Calvin H. Johnson (Texas):
Chuck was my senior colleague at Rutgers Law School (Newark) and a wonderful wonderful man. Rutgers at that time was pretty tumultuous place, and Chuck was glorious refuge. We got to digest the tax news for half-hour to forty-five minutes a day. Before his coming I could find no one who was willing to tolerate tax talk.
Davenport had gone from Chico State College to Harvard Law School under a Harvard program to recruit rural applicants –- the Admissions office always knew who he was. Before coming to Rutgers, he had been in Tax Legislative Counsel under Stanley Surrey and Jerome Kurtz. His service overlapped with Tom Field, who left Treasury to found Tax Notes and Tax Analysts.
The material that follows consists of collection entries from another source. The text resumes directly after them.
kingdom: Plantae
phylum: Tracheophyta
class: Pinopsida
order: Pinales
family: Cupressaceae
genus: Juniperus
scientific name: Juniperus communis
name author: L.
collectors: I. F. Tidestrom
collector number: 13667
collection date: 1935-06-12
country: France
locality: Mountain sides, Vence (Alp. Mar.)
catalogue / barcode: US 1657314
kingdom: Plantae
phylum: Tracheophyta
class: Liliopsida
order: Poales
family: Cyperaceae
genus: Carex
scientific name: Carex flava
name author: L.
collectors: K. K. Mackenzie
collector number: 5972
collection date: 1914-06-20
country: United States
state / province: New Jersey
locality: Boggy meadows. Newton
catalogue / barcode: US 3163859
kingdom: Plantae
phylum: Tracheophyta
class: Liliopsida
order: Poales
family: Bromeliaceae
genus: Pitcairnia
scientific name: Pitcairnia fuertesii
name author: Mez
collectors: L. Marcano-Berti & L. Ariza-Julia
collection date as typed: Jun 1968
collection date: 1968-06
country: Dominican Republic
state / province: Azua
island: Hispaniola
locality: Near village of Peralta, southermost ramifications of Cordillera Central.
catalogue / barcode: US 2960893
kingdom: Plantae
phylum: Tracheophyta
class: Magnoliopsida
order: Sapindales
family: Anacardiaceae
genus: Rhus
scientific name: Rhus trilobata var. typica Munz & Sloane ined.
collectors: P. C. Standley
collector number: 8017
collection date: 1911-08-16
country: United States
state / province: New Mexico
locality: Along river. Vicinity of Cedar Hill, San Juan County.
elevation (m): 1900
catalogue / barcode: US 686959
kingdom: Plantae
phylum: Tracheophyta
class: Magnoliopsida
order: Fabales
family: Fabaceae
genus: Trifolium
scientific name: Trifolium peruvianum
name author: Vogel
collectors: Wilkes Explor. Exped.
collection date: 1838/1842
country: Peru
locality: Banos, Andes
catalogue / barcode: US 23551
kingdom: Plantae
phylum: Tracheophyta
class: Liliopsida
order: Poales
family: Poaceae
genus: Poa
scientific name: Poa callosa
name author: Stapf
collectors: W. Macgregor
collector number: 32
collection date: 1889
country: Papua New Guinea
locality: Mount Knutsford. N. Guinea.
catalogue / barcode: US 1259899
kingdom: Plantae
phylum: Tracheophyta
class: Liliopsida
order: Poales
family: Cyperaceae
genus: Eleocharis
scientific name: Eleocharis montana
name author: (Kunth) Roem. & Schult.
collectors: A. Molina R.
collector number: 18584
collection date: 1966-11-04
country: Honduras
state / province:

For years, Chuck did the final read of the weekly Tax Notes, teaching both copy editing and tax concepts.
Just before coming to Rutgers he had been the inaugural assistant director of the Congressional Budget Office, under Alice Rivlin as director. CBO was set up to give counterweight staff expertise against Nixon’s OMB, when Nixon claimed the power to impound Congressional appropriations on programs he did not like. Chuck led a tax staff of 14(?) professionals, half lawyers and half economists. “If one of our draft reports,” he said, “had had a printing glitch that put the tables from one report into the prose of the other, neither group would have noticed it. The economists read only the tables and considered the prose to be sludge not worth the time. The lawyers never read tables. Nobody would have seen the mismatch.”
A wonderful wonderful man and now there is nothing that I can do to repay him for all the support. I shall just have to pass the good on, and perhaps try to amplify it a bit as comes through me.
https://taxprof.typepad.com/taxprof_blog/2015/04/death-of-.html
He was truly a wonderful man. I was lucky to have him for a seminar at Newark law.